■ **Exercise prompt**
Entries follow. Give back exactly the lines starting at the one containing "thumb ip: (175, 168)" and ending at the one containing "pinky tip: (142, 211)", and no other lines.

Saved entries:
___

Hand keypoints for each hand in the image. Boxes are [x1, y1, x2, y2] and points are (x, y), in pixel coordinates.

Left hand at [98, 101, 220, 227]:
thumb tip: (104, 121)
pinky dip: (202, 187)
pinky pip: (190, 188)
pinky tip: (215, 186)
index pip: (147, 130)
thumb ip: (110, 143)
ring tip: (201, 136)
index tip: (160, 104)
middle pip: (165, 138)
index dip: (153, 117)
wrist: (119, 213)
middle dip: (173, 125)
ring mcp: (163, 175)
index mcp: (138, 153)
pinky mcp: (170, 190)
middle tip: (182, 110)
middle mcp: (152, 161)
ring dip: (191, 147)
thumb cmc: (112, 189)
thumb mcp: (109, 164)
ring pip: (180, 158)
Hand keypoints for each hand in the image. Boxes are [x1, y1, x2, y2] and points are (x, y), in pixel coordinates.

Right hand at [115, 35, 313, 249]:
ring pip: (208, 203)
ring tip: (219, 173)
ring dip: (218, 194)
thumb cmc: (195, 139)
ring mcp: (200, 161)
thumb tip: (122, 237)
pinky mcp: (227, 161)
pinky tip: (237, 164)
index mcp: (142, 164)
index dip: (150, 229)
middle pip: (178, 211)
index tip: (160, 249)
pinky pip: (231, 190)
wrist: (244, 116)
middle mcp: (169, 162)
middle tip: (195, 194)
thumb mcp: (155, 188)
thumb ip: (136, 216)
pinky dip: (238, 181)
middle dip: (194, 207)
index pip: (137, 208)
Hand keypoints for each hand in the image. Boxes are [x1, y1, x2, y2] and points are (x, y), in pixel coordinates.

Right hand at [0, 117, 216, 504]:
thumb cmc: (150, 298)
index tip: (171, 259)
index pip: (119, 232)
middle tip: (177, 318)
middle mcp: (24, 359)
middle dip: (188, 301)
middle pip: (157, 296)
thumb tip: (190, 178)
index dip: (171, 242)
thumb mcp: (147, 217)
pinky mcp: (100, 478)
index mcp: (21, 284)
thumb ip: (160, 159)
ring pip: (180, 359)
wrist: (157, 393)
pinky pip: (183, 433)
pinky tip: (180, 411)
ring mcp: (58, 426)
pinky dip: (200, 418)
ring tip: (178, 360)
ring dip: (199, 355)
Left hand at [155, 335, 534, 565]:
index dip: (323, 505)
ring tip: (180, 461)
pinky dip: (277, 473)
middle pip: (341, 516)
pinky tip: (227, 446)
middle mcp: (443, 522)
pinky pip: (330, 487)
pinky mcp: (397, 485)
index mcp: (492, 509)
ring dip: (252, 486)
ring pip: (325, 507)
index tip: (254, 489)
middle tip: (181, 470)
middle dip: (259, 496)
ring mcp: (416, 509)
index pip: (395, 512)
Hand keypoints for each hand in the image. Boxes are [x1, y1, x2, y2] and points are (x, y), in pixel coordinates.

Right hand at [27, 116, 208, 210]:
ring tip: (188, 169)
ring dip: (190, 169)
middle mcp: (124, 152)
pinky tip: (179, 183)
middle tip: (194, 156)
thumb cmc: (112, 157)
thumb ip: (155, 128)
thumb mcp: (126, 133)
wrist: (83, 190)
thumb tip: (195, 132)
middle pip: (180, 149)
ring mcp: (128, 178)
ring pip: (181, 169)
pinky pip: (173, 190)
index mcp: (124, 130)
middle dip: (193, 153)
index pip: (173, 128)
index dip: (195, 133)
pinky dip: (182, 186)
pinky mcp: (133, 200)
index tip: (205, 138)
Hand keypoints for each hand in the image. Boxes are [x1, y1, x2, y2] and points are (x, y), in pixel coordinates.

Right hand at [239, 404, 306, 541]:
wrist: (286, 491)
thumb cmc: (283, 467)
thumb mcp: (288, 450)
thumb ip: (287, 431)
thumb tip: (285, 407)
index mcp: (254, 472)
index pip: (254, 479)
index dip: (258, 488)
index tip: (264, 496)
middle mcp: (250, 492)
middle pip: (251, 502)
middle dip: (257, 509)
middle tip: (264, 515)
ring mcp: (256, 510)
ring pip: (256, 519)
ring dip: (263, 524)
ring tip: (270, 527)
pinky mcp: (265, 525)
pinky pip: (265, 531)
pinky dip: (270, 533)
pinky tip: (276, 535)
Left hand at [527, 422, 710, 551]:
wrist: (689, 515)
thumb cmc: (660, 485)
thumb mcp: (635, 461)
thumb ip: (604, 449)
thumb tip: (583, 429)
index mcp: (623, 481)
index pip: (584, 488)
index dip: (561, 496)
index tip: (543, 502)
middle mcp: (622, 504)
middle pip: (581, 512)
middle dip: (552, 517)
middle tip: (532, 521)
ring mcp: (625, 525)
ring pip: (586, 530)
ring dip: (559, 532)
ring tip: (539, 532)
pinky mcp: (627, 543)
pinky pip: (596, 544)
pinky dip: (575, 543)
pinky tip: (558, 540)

___

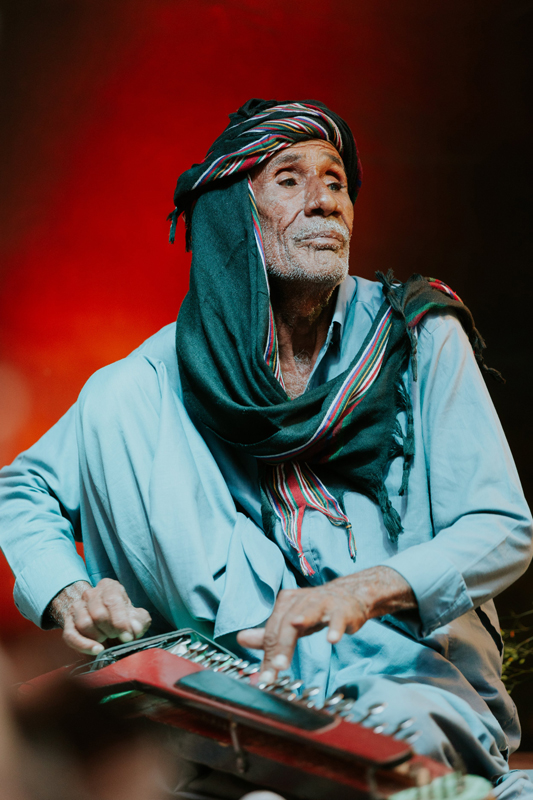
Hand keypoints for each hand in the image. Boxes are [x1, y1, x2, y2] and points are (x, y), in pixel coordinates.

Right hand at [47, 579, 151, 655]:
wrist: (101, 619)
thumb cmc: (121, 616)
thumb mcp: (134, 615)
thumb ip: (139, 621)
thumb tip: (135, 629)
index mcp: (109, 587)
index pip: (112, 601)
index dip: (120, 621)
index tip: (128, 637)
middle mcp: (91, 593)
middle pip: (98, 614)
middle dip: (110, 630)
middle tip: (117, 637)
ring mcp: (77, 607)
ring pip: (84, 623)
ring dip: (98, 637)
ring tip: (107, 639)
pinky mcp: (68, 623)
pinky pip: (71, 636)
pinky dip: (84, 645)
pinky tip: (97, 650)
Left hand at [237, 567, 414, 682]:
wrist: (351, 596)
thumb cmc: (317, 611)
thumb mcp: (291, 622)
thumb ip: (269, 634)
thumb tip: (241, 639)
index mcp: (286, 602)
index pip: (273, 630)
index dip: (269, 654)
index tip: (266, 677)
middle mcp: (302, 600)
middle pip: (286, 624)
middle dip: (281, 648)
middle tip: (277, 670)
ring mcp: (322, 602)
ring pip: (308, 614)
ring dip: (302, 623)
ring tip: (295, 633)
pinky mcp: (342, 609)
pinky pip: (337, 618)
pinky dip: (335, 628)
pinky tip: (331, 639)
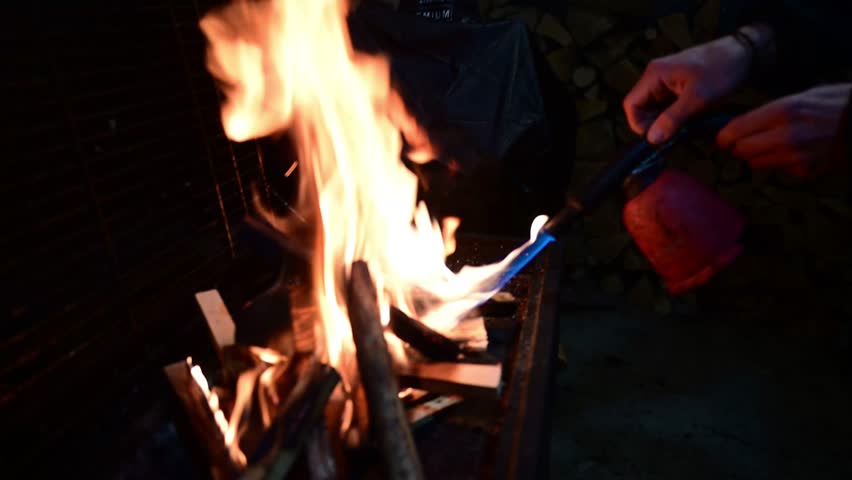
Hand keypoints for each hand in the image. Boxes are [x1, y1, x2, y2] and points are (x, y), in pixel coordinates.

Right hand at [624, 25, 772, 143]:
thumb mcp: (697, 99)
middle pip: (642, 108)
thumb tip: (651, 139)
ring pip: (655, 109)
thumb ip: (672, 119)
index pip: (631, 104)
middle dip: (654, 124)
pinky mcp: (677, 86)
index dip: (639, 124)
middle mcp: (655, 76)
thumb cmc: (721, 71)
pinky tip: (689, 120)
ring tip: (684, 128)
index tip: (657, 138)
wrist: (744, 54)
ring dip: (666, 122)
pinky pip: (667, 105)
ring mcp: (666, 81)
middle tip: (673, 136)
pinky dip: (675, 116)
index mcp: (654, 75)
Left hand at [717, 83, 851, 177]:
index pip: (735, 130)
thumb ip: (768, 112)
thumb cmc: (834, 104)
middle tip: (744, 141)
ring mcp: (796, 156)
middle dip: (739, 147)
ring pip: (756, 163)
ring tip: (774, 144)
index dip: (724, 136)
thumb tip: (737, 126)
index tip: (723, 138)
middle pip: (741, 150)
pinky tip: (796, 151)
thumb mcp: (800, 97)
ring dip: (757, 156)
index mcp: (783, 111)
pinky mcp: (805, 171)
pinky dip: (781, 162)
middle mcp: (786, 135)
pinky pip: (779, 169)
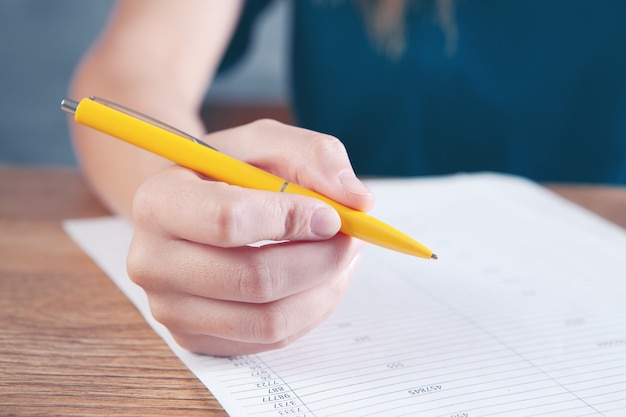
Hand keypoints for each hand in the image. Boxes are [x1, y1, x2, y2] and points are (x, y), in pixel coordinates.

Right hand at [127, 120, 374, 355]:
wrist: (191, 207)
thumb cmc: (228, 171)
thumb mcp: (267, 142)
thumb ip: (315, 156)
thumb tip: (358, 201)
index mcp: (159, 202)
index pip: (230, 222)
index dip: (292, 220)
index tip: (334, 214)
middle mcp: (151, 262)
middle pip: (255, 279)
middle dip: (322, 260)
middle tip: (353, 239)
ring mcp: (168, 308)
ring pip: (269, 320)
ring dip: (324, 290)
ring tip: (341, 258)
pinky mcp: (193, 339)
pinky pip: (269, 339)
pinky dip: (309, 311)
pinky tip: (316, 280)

___

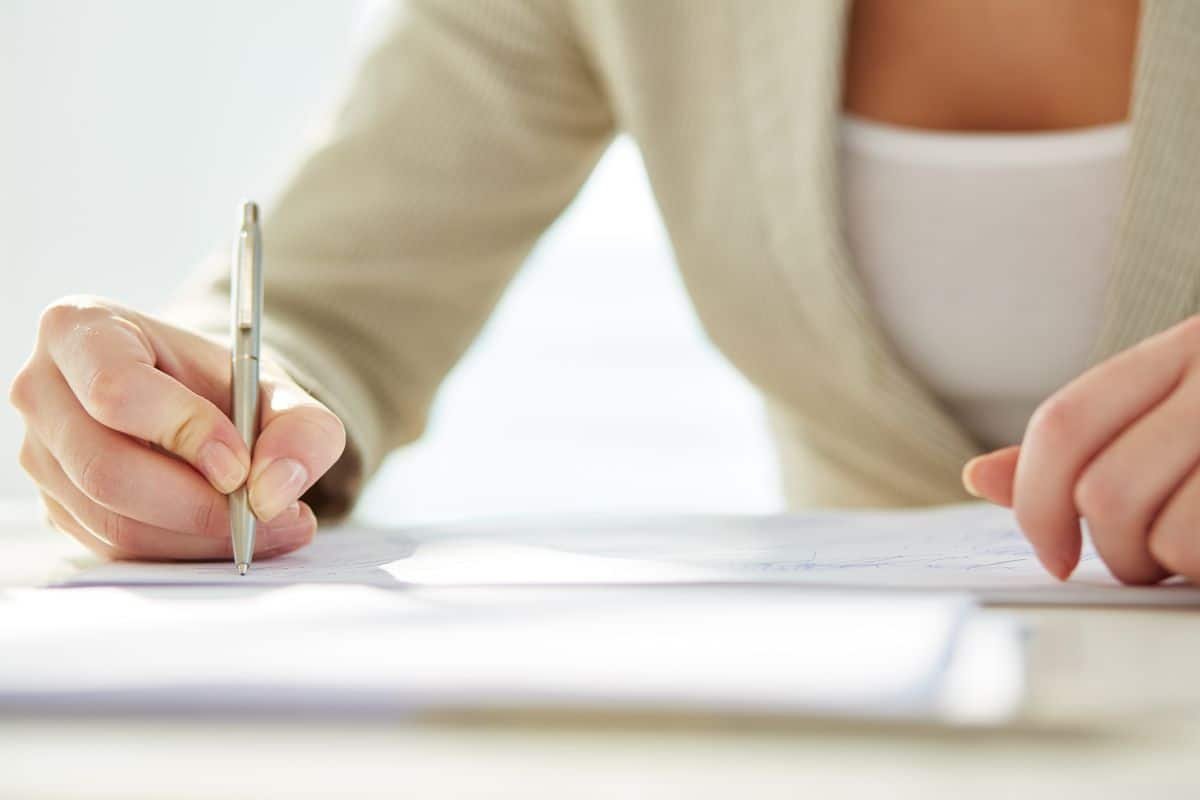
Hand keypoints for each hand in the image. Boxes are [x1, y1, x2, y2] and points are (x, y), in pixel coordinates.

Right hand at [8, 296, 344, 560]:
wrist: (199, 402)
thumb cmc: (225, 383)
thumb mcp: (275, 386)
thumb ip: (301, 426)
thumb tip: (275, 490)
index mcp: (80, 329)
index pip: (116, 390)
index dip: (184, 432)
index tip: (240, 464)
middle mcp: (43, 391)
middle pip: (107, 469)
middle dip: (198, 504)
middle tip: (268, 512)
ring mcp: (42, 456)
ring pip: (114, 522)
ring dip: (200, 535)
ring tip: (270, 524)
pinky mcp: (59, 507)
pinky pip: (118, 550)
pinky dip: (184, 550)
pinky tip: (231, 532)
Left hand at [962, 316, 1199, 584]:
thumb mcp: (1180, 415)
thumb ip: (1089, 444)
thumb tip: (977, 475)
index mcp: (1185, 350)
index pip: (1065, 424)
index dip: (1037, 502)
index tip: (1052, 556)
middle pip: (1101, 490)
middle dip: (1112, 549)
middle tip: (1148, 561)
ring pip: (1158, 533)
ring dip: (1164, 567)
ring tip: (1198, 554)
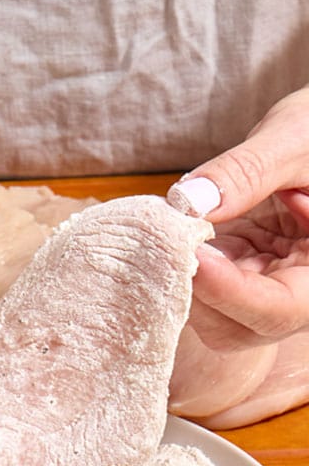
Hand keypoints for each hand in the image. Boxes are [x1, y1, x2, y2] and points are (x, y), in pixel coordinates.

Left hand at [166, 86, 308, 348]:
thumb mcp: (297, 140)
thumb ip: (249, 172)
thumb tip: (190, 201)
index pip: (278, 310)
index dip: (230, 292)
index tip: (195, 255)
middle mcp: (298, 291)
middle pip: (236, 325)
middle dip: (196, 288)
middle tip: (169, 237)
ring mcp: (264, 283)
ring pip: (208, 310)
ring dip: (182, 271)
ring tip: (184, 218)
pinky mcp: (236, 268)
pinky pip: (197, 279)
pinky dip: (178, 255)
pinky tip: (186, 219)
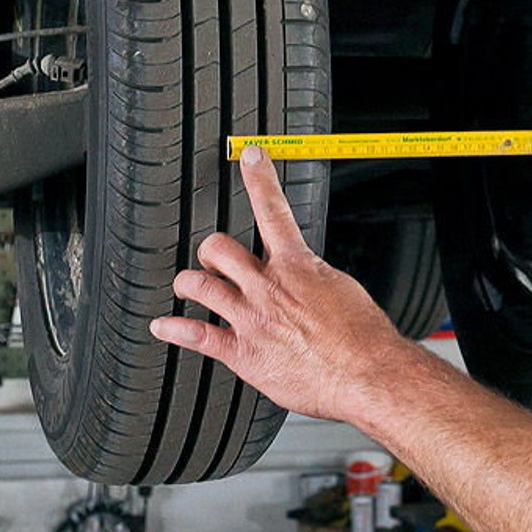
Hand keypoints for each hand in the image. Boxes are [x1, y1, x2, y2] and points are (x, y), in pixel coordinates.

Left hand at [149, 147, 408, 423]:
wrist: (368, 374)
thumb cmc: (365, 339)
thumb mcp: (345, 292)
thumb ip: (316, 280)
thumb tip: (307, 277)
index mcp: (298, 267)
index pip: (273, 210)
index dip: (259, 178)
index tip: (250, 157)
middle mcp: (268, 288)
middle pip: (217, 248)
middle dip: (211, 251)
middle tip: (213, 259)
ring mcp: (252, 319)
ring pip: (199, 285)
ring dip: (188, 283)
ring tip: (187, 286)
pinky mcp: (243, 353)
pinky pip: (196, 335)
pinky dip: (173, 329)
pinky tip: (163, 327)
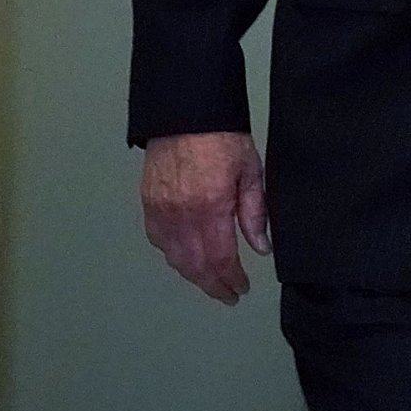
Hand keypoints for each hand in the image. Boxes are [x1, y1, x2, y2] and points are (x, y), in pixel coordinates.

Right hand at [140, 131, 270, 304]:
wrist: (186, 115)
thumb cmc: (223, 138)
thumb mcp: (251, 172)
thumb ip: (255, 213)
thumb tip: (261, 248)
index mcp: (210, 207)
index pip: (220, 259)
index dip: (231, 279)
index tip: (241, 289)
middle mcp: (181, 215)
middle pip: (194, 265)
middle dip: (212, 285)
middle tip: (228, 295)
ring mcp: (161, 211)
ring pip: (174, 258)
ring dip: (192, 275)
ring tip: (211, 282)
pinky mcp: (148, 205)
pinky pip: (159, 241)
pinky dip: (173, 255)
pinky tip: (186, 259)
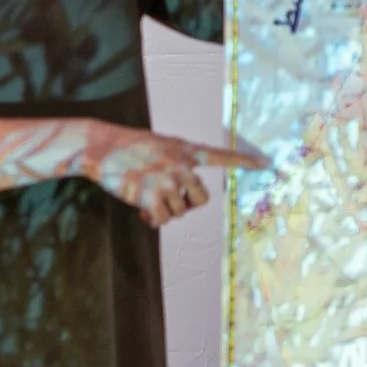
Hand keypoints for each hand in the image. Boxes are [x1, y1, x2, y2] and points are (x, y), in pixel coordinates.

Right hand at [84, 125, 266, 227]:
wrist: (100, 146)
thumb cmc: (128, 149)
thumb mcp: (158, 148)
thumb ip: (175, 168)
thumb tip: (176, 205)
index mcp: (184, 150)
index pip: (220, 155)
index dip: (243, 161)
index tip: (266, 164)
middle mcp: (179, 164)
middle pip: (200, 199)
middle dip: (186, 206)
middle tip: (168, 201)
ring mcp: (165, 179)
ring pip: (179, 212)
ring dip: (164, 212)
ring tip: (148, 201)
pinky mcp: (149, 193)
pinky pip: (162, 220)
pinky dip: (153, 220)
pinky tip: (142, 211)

___

■ **Written reply**
thumb ip: (175, 168)
thumb tip: (176, 205)
index mcp: (184, 150)
index pip: (220, 155)
index dip: (243, 161)
index tip: (266, 164)
middle mcp: (179, 164)
middle pip: (200, 199)
middle dip: (186, 206)
middle tip: (168, 201)
ring mcp: (165, 179)
ring pip: (179, 212)
ring dip: (164, 212)
ring tip: (148, 201)
pinky mcp: (149, 193)
pinky pip: (162, 220)
pinky dip: (153, 220)
pinky tip: (142, 211)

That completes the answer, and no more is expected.